This statement is a poignant example of the collective schizophrenia our country is suffering from due to hyper-partisanship.

 

It's 100% true. It's also pretty transparent attempt to justify the long-standing brutality of US foreign policy through equivocation. And people eat it up.

 

The continuation of a decades old campaign of using military and quasimilitary assets to 'manage' our interests abroad deserves a MUCH better lens than which side of the aisle you tend to agree with.

 

Agreed for the most part - and it's posts like this that make me want to suggest you take an honest look at the changes to US foreign policy since Trump took over despite your feelings about the man. He ran on changing precisely that long standing, bipartisan agenda. And now he's made tremendous strides to achieve what he campaigned on. It's why he's such a threat to both sides and the media. It's why the coverage is 94% negative and the comparisons to Hitler began on day one (despite no evidence of his policies/leadership being in any way fascist or repressive to civil rights/liberties).
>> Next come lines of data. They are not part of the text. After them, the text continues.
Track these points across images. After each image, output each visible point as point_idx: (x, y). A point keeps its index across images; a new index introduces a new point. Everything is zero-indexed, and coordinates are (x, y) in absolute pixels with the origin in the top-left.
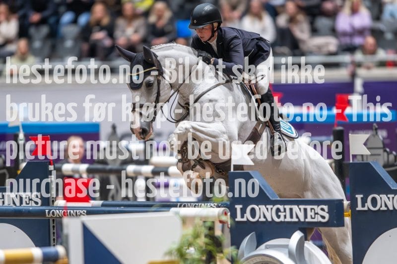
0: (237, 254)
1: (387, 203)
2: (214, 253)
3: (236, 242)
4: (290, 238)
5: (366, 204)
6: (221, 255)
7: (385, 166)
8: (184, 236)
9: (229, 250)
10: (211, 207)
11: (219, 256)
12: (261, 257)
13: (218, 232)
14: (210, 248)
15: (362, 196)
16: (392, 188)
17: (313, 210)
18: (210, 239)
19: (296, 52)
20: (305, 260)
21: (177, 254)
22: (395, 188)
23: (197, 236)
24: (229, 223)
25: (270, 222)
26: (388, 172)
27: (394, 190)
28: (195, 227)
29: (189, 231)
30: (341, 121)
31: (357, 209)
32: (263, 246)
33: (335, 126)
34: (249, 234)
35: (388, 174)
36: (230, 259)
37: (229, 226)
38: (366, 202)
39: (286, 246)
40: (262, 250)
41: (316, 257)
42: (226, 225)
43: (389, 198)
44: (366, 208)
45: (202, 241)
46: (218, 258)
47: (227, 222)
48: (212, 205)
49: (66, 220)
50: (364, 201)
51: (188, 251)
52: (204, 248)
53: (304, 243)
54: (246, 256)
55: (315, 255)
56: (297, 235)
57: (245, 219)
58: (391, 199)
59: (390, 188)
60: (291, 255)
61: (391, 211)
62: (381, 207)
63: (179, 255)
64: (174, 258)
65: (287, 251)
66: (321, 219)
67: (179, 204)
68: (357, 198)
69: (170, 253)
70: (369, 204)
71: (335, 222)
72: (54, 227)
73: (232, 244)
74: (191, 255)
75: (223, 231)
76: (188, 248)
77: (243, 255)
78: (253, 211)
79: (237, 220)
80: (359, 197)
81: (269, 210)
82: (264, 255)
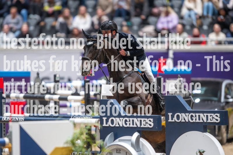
0: (103, 144)
1: (185, 118)
2: (91, 143)
3: (103, 138)
4: (132, 136)
5: (174, 118)
6: (95, 144)
7: (184, 98)
8: (75, 134)
9: (99, 142)
11: (94, 145)
12: (116, 146)
13: (93, 132)
14: (89, 140)
15: (171, 114)
16: (188, 110)
17: (145, 121)
18: (89, 136)
20: (140, 148)
22: (189, 110)
23: (82, 134)
24: (99, 127)
25: (121, 127)
26: (186, 101)
27: (189, 111)
28: (81, 129)
29: (78, 131)
30: (161, 73)
31: (169, 121)
32: (117, 140)
33: (158, 76)
34: (110, 133)
35: (186, 102)
36: (100, 147)
37: (99, 129)
38: (174, 117)
39: (130, 140)
40: (117, 142)
41: (146, 146)
42: (97, 128)
43: (186, 115)
44: (173, 121)
45: (84, 136)
46: (93, 146)
47: (98, 126)
49: (11, 124)
50: (173, 117)
51: (76, 142)
52: (85, 140)
53: (139, 139)
54: (108, 145)
55: (145, 145)
56: (136, 134)
57: (108, 125)
58: (187, 116)
59: (187, 110)
60: (132, 145)
61: (187, 122)
62: (182, 120)
63: (72, 144)
64: (69, 145)
65: (130, 142)
66: (149, 126)
68: (169, 115)
69: (67, 143)
70: (175, 118)
71: (157, 128)
72: (4, 127)
73: (101, 139)
74: (78, 144)
75: (96, 131)
76: (77, 141)
77: (106, 144)
78: (112, 121)
79: (103, 125)
80: (170, 114)
81: (121, 120)
82: (118, 145)
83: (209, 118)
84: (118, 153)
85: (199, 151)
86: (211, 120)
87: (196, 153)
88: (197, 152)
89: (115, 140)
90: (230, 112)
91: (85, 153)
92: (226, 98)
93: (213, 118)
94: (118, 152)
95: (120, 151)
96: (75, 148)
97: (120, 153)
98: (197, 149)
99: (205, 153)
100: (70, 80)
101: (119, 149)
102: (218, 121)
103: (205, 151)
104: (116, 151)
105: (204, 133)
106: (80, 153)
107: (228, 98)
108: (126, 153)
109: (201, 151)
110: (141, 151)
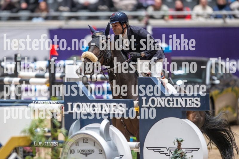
1: (161, 102)
5: (148, 103)
8: (33, 121)
10: (53, 103)
12: (82, 135)
19: (112, 9)
20: (110, 137)
21: (29, 132)
23: (41, 121)
31: (143, 106)
32: (84, 128)
38: (148, 102)
39: (98, 128)
40: (84, 130)
43: (162, 100)
48: (54, 102)
53: (109, 127)
54: (74, 134)
56: (105, 122)
57: (73, 111)
58: (163, 100)
60: (101, 134)
61: (164, 107)
62: (157, 105)
63: (30, 133)
64: (27, 134)
65: (98, 131)
67: (34, 101)
68: (142, 99)
69: (24, 131)
70: (150, 103)
76: (36, 129)
79: (68, 111)
80: (144, 99)
81: (88, 106)
82: (85, 134)
83: (188, 102)
84: (85, 143)
85: (177, 140)
86: (190, 105)
87: (174, 143)
88: (174, 141)
89: (81, 127)
90: (216, 95)
91: (51, 142)
92: (211, 79)
93: (192, 102)
94: (85, 141)
95: (87, 140)
96: (33, 137)
97: (87, 143)
98: (175, 138)
99: (183, 142)
100: (35, 60)
101: (86, 139)
102: (199, 106)
103: (183, 139)
104: (82, 141)
105: (183, 120)
106: (45, 143)
107: (214, 80)
108: (94, 142)
109: (179, 140)
110: (111, 140)
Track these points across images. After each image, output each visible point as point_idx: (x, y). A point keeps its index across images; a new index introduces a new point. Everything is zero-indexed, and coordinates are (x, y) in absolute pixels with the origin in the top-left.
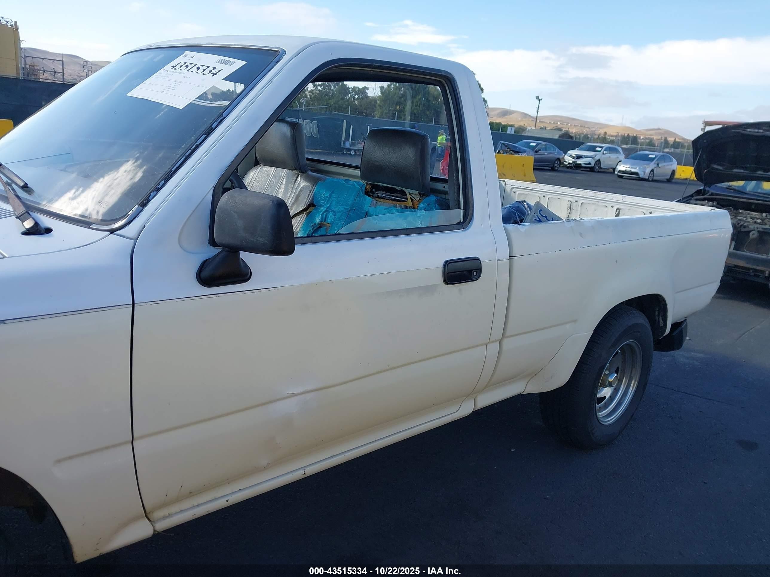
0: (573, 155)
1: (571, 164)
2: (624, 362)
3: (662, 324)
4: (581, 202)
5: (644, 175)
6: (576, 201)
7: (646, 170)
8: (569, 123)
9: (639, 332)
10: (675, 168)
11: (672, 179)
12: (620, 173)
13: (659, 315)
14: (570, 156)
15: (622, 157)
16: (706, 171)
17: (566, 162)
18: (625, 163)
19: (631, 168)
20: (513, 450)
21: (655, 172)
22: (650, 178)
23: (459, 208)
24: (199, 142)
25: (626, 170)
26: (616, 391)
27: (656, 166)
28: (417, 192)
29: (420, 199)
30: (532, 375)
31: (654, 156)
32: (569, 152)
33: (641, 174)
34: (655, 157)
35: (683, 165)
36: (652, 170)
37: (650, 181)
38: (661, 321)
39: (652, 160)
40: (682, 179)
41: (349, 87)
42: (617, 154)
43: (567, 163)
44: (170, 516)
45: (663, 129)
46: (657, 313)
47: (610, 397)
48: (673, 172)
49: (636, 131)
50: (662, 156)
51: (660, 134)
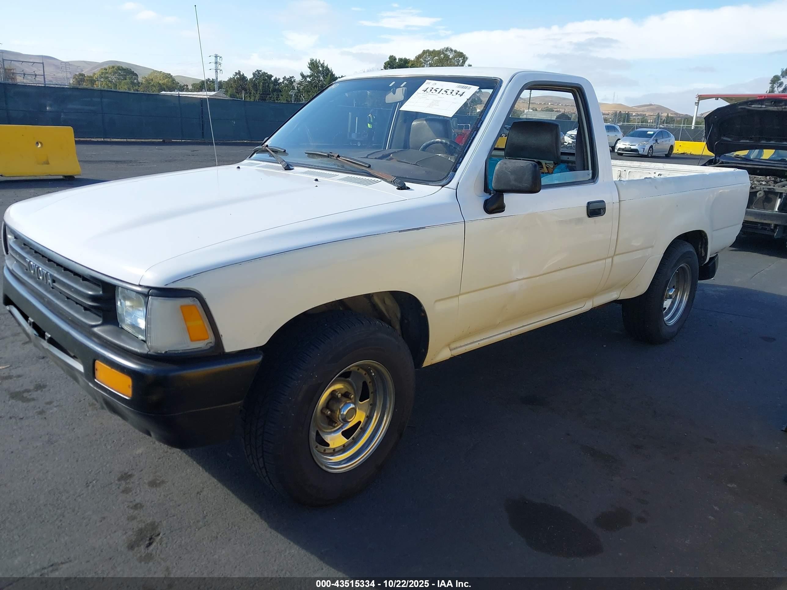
0: (573, 135)
1: (571, 144)
2: (678, 282)
3: (703, 255)
4: (629, 171)
5: (643, 151)
6: (625, 171)
7: (645, 147)
8: (559, 103)
9: (690, 257)
10: (672, 144)
11: (671, 154)
12: (619, 151)
13: (701, 248)
14: (569, 137)
15: (620, 135)
16: (716, 143)
17: (566, 142)
18: (624, 141)
19: (631, 145)
20: (605, 346)
21: (654, 149)
22: (649, 155)
23: (588, 169)
24: (474, 136)
25: (625, 147)
26: (673, 303)
27: (654, 142)
28: (552, 162)
29: (553, 167)
30: (624, 286)
31: (652, 133)
32: (568, 133)
33: (641, 151)
34: (654, 134)
35: (680, 140)
36: (651, 147)
37: (649, 157)
38: (703, 251)
39: (651, 136)
40: (679, 154)
41: (337, 77)
42: (615, 133)
43: (566, 144)
44: (456, 348)
45: (655, 105)
46: (700, 246)
47: (669, 308)
48: (672, 148)
49: (628, 108)
50: (660, 131)
51: (653, 110)
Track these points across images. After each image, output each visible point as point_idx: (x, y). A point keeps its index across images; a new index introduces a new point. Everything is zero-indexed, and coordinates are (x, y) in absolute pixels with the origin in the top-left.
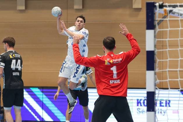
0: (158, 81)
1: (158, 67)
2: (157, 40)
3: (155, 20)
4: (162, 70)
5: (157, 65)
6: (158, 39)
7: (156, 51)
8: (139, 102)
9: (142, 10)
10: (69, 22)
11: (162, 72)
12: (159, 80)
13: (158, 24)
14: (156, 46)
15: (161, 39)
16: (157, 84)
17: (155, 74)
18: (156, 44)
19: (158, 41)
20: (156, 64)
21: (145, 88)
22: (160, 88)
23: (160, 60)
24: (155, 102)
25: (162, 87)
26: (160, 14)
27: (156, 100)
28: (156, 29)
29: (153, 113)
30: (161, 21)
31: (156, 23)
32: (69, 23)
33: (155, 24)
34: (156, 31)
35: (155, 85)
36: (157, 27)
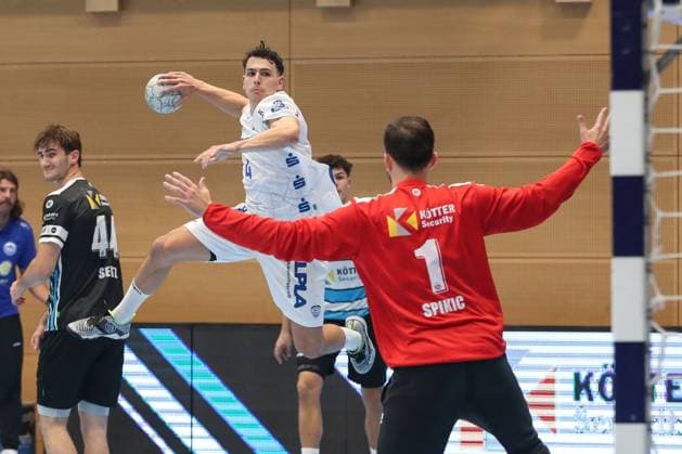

America First isn't isolationist, it isn't even nationalist as much as it is about changing that exact agenda.

 

Really smart men and women who spent their lives fighting for this country realize the truth of what you said above - and it's why they are working with Trump to change it despite the tremendous risk. The last president who so blatantly attempted to buck this bipartisan agenda wound up shot in Dallas.